- WORK REQUEST 1 -
The essay on the Trump–Putin meeting quotes Pastor Martin Niemoller. List each group or person that, according to that quotation, "they came for."
────────────────
Is Trump's "Munich" coming Up?

"Either this nation shall kill racism, or racism shall kill this nation." (S. Jonas, Aug. 2018)

"How do you spell ICE in German? GESTAPO." (S. Jonas, 2025)

“First, they came for the socialists, and I did not speak out because I was not a socialist.

“Then they came for the trade unionists, and I did not speak out because I was not a trade unionist.

“Then they came for the Jews, and I did not speak out because I was not a Jew.

“Then they came for me and there was no one left to speak for me.” Pastor Martin Niemoller (c. 1946)


As is very well known, Pres. Trump will be meeting with Pres. Putin in Alaska, of all places, to discuss some kind of settlement of the Russia-Ukraine War. (As it happens, that war was started when Russia invaded the Eastern territories of Ukraine on February 24, 2022. Much earlier, Russia had annexed the Ukrainian Autonomous Republic of Crimea, in February, 2014. That action had a specific purpose, to protect the Soviet naval port at Sevastopol at the southern tip of Crimea, on the Black Sea. Sevastopol is Russia’s only warm-water port and at the time Russia held it only on a 30-year lease. There was a change of government in Kyiv, and given its nature, Russia did not want to take any chances on the possible cancellation of that lease.) As is well-known, the current, full-scale war has been largely stalemated at its front for several years now, although significant damage to civilian targets has occurred in Ukraine, also (less-so) in Russia (via drone-warfare).
────────────────
- WORK REQUEST 2 -
In the rows, swap "blurred tree foliage" for "leafy shrub" from the line with "Is the blurred" to the line with "Answer: on the indian roller's own left". Return only those lines, with everything else left as it is.
────────────────
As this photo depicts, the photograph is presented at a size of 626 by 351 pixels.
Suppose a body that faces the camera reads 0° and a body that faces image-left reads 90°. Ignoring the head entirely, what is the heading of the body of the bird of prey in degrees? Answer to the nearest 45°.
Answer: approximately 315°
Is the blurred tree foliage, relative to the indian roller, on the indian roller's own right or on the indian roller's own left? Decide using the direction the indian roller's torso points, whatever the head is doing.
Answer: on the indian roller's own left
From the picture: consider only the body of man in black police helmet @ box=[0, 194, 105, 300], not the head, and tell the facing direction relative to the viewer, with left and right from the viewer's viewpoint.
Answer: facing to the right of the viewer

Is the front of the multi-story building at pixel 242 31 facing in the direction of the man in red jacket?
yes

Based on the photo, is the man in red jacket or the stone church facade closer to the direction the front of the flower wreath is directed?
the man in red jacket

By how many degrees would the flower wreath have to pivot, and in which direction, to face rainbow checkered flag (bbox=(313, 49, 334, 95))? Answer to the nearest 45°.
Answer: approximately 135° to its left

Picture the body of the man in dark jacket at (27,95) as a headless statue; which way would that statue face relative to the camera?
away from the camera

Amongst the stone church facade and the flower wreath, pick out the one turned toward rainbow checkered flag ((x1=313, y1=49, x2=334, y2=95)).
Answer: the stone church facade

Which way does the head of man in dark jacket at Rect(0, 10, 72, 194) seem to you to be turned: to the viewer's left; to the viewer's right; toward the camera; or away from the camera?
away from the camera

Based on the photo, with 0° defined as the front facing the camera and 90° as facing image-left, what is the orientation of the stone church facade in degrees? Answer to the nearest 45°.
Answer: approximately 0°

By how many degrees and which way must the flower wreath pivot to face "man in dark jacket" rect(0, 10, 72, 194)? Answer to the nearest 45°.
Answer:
────────────────
- PROBLEM SOLUTION 1 -
- the socialists
- the trade unionists
- the Jews
- me (the speaker)

- PROBLEM SOLUTION 2 -
Is the leafy shrub, relative to the indian roller, on the indian roller's own right or on the indian roller's own left? Decide using the direction the indian roller's torso points, whatever the head is doing.
Answer: on the indian roller's own left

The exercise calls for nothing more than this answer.